"He will tell you the others are wrong!" she cried. "I know he will. He must! You—who have always been so kind! God could not be so cruel!"
Jimmie stopped her.
"If I am not to see you—"
During his last week at home Jimmie had invented a Doctor Picard, a distinguished French oculist, who, on a tour of the world, was by the rarest chance at that moment in New York. According to Jimmie, all the other oculists had insisted he must consult Picard, and might consider what Picard said as final. Picard was staying with a friend—Jimmie did not say where—and after receiving Jimmie was at once taking the train for San Francisco. As Jimmie had arranged his scenario, it was Picard who was to deal him his death sentence.

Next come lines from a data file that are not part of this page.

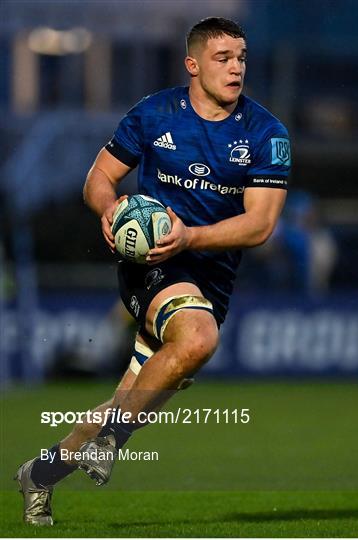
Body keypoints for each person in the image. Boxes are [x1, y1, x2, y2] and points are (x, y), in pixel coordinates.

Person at [15, 16, 291, 525]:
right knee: (199, 339)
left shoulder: (266, 133)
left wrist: (190, 236)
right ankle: (111, 442)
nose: (236, 68)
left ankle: (42, 473)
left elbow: (260, 225)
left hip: (211, 276)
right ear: (193, 64)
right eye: (223, 58)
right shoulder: (155, 113)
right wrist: (108, 209)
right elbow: (99, 177)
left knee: (132, 395)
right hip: (150, 265)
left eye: (242, 58)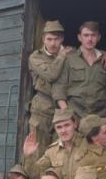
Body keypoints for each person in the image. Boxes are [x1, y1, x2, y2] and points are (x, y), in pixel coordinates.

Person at [27, 20, 72, 158]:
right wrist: (62, 56)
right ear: (43, 39)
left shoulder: (71, 54)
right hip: (42, 110)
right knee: (39, 152)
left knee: (62, 151)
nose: (53, 43)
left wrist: (105, 54)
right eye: (49, 39)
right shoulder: (35, 57)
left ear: (62, 39)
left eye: (57, 39)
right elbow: (51, 75)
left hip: (63, 108)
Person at [53, 21, 106, 119]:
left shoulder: (104, 60)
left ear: (98, 37)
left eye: (93, 35)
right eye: (86, 35)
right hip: (76, 116)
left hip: (98, 118)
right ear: (79, 37)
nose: (90, 39)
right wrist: (68, 114)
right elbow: (59, 88)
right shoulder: (69, 58)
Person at [23, 108, 84, 179]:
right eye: (59, 127)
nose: (63, 130)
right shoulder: (52, 151)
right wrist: (28, 156)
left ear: (75, 124)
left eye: (67, 125)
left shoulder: (87, 143)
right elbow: (35, 174)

Her husband seemed so entirely to depend on what Picard might say that Jeanne decided, should the verdict be unfavorable, she had best be at his side. But, as this would have upset Jimmie's plan, he argued against it. Should the news be bad, he pointed out, for her to receive it in her own home would be much easier for both. Jeanne felt she had been rebuffed, but that, if Jimmie did not want her with him, she no longer was in a position to insist.
So she contented herself with driving him to the train and, before those who knew them at the station, kissing him good-by.
Afterward, that she had done so comforted her greatly.
"I'll be praying for you, Jimmie," she whispered. "And, as soon as you know, you'll—"
So upset was Jimmie by the kiss, and by the knowledge that he was saying farewell for the last time, that he nearly exposed his purpose.
"I want the last thing I say to you," he stammered, "to be this: that whatever you do will be right. I love you so that I will understand."